SB 1292 also suggests including growth in student learning equally office of an evaluation using items from a carte du jour of many measures: state standardized tests, commune assessments, Advanced Placement and college entrance tests, and performance assessments such equally portfolios (Greatness by Design too suggested using omnipresence, graduation and dropout rates, the progress of English learners, and school climate indicators as additional measures.)

Using schoolwide examination scores

The California Teachers Association and the California Federation of Teachers have criticized as unreliable the utilize of land standardized test scores for instructor evaluations.

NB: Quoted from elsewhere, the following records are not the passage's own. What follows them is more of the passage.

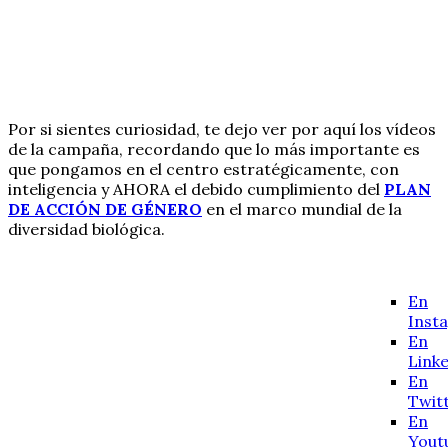
Por si sientes curiosidad, te dejo ver por aquí los vídeos
de la campaña, recordando que lo más importante es
que pongamos en el centro estratégicamente, con
inteligencia y AHORA el debido cumplimiento del
PLAN
DE ACCIÓN DE GÉNERO
en el marco mundial de la
diversidad biológica.
En
Inst
En
Link
En
Twit
En
Yout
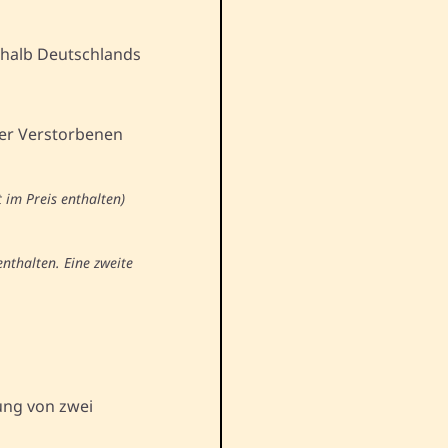
halb Deutschlands
der Verstorbenen
 im Preis enthalten)
nthalten. Eine zweite
ung von zwei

This includes value-added models (VAM) that take into account students' background and past achievements in  measuring a teacher's impact on students' learning.

Using schoolwide examination results in an administrators' evaluation is a less contentious outcome. The scores tend to be less volatile than for individual teachers, and schools' CST data are public and widely published. Giving scores also much weight, even so, tin can also create perverse incentives: pressuring low-scoring, troubled students to drop out or transfer to some other school.

The bill recommends that districts evaluate administrators annually for the first ii years on the job, and then leaves it upwards to districts to decide how often to practise evaluations.

The state's electric current law, the Stull Act, requires evaluations of all certificated employees, so it technically covers administrators. However, the law sets out requirements for evaluating only teachers, creating a need for a law that's oriented to administrators.

Laura Preston, a lobbyist for ACSA, said that administrators take supported a comprehensive evaluation system. Greatness by Design was specially disquisitional of the lack of resources, mentoring, and effective training of principals and administrators; more resources for professional development are essential to an effective evaluation system. Administrators also viewed objective, evidence-based evaluations equally job protection from capricious demotions, since in all merely a handful of big districts with administrator unions they are at-volition employees who can exist sent back to teach in the classroom without having to institute cause.

Preston said that ACSA favored mandatory evaluations under SB 1292, which would accept required the state to reimburse districts for evaluation expenses. But ACSA recognized that Dark-brown likely would have vetoed a nib that was too prescriptive and that added to the state budget.

The primary benefit, she said, is that the new police "can serve as a valuable way to better leadership." Both she and Sen. Alan Lowenthal, who chaired Senate Didactics Committee,  predicted that the law eventually would be amended to become a district mandate.